AVAILABLE DATA below:

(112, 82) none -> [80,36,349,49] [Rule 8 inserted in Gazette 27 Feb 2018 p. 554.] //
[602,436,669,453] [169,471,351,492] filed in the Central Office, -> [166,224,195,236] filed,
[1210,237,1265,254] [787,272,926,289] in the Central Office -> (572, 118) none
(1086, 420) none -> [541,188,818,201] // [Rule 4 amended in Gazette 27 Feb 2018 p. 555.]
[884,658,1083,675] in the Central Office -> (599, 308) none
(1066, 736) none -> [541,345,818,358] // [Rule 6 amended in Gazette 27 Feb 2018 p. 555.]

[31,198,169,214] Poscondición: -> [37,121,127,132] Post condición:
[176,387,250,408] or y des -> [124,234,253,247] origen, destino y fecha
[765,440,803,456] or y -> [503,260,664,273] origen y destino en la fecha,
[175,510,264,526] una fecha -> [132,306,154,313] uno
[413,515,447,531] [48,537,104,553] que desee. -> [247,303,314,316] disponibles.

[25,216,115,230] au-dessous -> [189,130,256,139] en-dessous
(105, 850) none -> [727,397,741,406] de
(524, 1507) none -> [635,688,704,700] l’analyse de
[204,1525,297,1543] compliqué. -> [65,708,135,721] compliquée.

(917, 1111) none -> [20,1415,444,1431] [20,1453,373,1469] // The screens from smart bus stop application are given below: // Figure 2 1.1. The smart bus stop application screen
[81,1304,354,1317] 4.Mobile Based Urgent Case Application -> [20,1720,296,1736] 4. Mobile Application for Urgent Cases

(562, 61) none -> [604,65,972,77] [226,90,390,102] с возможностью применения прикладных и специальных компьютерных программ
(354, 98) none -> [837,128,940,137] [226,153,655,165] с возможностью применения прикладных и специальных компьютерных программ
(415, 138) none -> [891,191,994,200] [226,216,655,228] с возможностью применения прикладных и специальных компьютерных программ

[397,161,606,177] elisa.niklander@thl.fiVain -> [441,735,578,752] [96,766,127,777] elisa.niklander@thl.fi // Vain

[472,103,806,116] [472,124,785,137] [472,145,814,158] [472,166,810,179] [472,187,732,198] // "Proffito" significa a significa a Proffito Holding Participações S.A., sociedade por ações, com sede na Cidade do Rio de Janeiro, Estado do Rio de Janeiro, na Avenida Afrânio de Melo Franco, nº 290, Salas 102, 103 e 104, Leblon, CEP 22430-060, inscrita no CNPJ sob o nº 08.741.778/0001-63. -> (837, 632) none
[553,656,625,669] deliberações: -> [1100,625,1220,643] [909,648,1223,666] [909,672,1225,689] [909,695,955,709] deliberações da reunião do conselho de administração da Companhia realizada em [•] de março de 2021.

End of AVAILABLE DATA.

▸ TASK GOAL
Set down precisely the lines above between the line holding "[176,387,250,408] or y" and the line holding "[397,161,606,177] elisa.niklander@thl.fiVain ->", inclusive, and nothing beyond them.

▸ REPLY TO THE TASK
[176,387,250,408] or y des -> [124,234,253,247] origen, destino y fecha
[765,440,803,456] or y -> [503,260,664,273] origen y destino en la fecha,
[175,510,264,526] una fecha -> [132,306,154,313] uno
[413,515,447,531] [48,537,104,553] que desee. -> [247,303,314,316] disponibles.

[25,216,115,230] au-dessous -> [189,130,256,139] en-dessous
(105, 850) none -> [727,397,741,406] de
(524, 1507) none -> [635,688,704,700] l’analyse de
[204,1525,297,1543] compliqué. -> [65,708,135,721] compliquée.

(917, 1111) none -> [20,1415,444,1431] [20,1453,373,1469] // The screens from smart bus stop application are given below: // Figure 2 1.1. The smart bus stop application screen
[81,1304,354,1317] 4.Mobile Based Urgent Case Application -> [20,1720,296,1736] 4. Mobile Application for Urgent Cases

(562, 61) none -> [604,65,972,77] [226,90,390,102] с возможностью применения прикладных и специальных компьютерных программ
(354, 98) none -> [837,128,940,137] [226,153,655,165] с возможностью применения прикладных и специальных компьютерных программ
(415, 138) none -> [891,191,994,200] [226,216,655,228] с возможностью применения прикладных и специальных компьютерных программ

[397,161,606,177] elisa.niklander@thl.fiVain -> [441,735,578,752] [96,766,127,777] elisa.niklander@thl.fi // Vain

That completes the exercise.